WHAT YOU HAVE TO DO: Copy, word for word, the opening line of the data and each line after it until the line that contains "<h2>Day 3</h2>", which is included. Leave the pictures out.

INPUT DATA below:

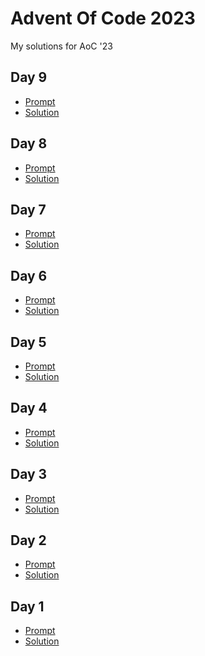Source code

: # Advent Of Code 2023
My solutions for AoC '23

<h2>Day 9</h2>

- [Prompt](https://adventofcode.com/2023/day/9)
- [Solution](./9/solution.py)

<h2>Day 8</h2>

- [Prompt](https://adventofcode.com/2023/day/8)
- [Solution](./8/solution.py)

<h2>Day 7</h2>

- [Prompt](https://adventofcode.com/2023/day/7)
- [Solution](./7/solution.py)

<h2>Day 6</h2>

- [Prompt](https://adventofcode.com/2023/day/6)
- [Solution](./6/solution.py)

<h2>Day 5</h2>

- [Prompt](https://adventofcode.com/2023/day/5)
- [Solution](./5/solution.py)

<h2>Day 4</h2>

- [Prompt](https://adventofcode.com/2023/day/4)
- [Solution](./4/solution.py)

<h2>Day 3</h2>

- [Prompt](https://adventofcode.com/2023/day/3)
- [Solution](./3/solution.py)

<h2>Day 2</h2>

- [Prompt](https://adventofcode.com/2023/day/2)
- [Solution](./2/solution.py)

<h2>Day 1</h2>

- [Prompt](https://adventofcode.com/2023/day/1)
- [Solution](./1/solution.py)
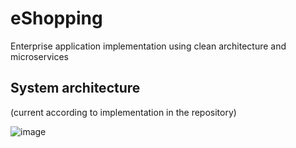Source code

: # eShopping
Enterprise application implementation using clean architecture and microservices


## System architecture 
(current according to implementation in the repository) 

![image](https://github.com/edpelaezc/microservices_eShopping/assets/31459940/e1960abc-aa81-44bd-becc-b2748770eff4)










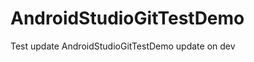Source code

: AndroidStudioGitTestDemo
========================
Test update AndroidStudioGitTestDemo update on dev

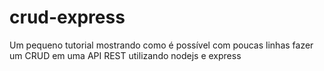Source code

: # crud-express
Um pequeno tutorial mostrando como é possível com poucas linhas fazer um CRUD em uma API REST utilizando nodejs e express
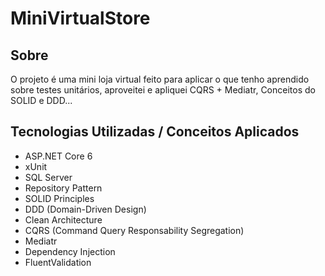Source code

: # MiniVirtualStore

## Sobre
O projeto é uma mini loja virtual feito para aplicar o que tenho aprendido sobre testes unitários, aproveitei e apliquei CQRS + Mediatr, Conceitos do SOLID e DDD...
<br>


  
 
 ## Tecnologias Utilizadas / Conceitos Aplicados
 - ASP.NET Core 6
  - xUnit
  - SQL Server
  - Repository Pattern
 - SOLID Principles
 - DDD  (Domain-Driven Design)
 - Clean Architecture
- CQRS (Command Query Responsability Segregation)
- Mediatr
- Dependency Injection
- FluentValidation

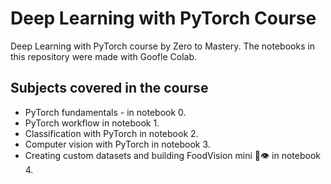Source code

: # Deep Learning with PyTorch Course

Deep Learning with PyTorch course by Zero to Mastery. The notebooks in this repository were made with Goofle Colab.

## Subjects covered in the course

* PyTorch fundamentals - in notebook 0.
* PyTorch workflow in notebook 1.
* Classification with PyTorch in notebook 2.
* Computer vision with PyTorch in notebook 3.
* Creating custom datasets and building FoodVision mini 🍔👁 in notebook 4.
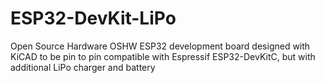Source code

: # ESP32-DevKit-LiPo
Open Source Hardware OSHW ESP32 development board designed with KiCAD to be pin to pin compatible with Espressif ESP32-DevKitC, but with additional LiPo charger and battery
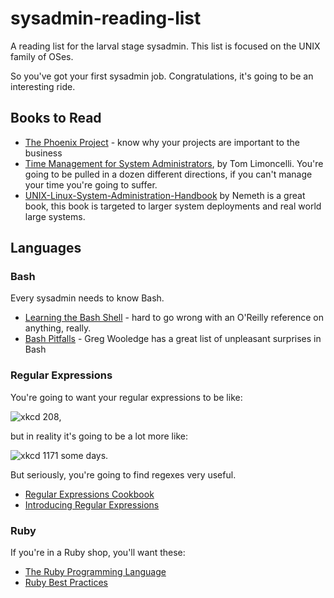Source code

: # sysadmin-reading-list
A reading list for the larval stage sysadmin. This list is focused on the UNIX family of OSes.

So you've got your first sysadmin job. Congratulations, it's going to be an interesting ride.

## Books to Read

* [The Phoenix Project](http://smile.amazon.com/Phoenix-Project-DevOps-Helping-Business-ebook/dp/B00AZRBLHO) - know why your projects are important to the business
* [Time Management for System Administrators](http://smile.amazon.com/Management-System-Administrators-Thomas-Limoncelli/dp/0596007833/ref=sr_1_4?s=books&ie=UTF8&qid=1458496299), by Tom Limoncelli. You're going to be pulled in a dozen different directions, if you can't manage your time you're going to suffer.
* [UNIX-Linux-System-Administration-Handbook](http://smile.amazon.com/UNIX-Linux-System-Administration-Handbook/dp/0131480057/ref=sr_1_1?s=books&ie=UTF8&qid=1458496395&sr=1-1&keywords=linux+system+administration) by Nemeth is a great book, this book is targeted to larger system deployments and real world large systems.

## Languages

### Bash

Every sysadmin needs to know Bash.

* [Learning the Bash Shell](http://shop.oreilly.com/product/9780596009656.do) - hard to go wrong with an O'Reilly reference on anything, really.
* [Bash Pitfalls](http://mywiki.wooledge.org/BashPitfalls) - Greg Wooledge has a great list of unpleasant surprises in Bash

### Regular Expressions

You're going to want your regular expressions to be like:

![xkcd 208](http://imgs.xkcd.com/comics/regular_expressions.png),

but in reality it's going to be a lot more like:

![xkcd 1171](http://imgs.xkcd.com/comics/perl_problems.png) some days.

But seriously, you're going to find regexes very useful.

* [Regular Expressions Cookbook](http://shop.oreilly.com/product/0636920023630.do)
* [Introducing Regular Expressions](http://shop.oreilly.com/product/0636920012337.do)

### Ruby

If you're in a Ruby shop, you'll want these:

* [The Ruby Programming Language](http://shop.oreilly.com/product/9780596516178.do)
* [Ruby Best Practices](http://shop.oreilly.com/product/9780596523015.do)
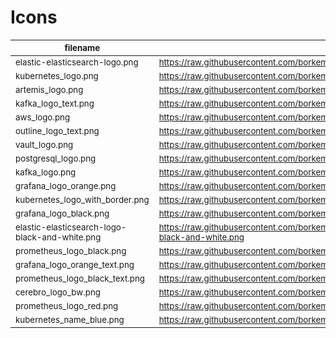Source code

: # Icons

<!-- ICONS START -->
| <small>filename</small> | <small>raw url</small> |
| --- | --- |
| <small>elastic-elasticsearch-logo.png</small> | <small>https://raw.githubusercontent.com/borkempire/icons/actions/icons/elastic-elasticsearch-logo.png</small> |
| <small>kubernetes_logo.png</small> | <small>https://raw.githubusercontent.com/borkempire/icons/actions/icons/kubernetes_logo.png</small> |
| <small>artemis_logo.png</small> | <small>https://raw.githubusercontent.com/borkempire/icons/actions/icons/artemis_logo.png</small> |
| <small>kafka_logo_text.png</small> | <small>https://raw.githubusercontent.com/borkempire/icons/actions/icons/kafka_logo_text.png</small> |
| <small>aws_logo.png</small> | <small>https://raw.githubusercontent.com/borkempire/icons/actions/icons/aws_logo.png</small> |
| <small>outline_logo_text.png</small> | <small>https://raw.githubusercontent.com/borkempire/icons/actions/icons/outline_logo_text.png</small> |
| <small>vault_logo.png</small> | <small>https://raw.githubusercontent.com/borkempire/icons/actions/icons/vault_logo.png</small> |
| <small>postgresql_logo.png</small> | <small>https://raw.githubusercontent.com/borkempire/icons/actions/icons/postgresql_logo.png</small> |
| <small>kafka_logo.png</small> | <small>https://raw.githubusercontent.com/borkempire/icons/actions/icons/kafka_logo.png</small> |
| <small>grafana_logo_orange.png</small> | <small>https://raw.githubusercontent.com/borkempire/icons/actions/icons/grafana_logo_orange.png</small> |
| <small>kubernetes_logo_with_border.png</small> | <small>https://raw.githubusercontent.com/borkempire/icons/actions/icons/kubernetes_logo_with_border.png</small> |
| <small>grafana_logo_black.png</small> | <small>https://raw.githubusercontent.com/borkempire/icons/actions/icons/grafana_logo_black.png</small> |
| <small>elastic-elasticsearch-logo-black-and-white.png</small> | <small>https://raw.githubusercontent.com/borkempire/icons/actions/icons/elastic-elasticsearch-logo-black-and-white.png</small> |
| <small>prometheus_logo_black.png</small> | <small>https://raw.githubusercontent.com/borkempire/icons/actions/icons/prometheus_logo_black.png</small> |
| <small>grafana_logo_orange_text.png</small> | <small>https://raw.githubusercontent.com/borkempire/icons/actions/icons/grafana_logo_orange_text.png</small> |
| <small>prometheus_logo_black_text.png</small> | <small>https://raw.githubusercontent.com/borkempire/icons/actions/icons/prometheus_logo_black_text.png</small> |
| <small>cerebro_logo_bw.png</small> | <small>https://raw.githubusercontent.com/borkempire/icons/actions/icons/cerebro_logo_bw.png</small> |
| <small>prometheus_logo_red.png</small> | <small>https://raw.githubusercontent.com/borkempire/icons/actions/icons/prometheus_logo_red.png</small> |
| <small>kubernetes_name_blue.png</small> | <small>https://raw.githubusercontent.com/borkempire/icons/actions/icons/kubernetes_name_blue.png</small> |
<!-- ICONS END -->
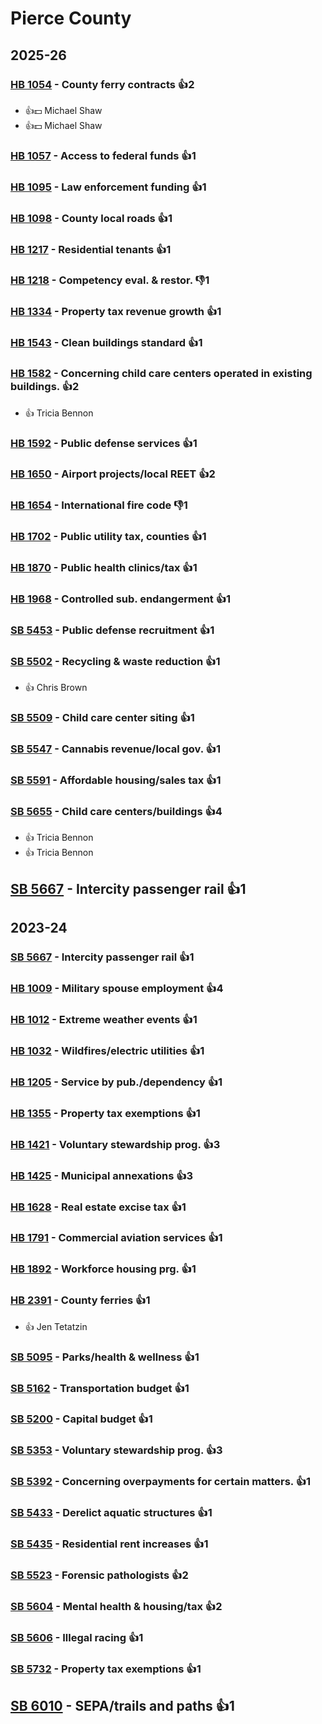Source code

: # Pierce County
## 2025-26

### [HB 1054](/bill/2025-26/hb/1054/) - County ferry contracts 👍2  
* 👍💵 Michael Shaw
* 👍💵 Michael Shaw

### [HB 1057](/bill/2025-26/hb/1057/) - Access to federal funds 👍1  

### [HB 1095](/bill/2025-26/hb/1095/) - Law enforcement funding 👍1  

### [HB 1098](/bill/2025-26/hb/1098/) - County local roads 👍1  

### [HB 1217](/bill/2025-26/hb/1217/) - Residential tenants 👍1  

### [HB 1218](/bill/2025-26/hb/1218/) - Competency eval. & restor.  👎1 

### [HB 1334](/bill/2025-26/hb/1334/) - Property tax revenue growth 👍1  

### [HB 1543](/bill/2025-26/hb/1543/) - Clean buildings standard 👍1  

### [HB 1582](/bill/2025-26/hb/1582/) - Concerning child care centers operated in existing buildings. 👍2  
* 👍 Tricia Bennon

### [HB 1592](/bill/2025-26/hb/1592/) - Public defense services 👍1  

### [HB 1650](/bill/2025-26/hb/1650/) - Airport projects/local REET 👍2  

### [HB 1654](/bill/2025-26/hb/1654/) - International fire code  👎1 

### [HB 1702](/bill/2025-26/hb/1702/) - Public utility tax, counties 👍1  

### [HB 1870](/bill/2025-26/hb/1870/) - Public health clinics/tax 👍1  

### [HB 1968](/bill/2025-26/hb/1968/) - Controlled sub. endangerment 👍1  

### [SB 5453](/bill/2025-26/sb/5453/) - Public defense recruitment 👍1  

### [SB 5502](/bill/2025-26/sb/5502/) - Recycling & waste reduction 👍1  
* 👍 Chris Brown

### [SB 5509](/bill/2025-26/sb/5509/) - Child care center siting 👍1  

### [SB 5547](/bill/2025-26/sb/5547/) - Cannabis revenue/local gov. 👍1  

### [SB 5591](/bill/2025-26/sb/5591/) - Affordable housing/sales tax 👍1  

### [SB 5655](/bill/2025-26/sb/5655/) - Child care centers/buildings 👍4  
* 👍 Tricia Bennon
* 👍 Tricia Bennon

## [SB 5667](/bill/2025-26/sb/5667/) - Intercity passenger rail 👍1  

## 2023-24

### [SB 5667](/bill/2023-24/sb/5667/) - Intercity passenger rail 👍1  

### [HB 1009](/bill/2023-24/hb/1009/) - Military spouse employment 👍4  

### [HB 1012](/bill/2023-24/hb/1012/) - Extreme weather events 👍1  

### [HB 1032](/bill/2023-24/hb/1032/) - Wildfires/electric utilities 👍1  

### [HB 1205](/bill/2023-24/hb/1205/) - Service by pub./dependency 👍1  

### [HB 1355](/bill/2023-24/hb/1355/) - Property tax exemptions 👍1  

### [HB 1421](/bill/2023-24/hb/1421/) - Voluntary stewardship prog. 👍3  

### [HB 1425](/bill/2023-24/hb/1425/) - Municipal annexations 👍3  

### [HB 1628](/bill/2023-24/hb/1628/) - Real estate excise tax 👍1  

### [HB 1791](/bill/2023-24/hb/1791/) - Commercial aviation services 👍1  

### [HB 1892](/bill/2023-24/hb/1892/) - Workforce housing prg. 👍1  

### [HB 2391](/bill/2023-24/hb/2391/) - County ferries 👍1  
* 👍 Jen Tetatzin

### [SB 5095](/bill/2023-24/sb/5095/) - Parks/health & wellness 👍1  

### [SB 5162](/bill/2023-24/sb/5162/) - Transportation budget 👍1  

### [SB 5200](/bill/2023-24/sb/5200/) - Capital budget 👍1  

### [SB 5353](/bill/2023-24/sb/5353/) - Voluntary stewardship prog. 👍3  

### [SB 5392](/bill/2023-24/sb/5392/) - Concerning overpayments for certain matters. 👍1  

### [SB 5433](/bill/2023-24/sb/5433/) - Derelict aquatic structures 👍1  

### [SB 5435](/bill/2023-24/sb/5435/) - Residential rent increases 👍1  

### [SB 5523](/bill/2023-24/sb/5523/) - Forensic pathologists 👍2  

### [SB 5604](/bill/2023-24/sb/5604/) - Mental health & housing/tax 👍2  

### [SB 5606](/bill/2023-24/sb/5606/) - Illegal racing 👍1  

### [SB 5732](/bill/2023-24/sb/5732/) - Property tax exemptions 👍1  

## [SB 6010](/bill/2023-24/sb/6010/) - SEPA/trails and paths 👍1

End of INPUT DATA.

WRITTEN RESPONSE:
Source code

: # Advent Of Code 2023
My solutions for AoC '23

<h2>Day 9</h2>

- [Prompt](https://adventofcode.com/2023/day/9)
- [Solution](./9/solution.py)

<h2>Day 8</h2>

- [Prompt](https://adventofcode.com/2023/day/8)
- [Solution](./8/solution.py)

<h2>Day 7</h2>

- [Prompt](https://adventofcode.com/2023/day/7)
- [Solution](./7/solution.py)

<h2>Day 6</h2>

- [Prompt](https://adventofcode.com/2023/day/6)
- [Solution](./6/solution.py)

<h2>Day 5</h2>

- [Prompt](https://adventofcode.com/2023/day/5)
- [Solution](./5/solution.py)

<h2>Day 4</h2>

- [Prompt](https://adventofcode.com/2023/day/4)
- [Solution](./4/solution.py)

<h2>Day 3</h2>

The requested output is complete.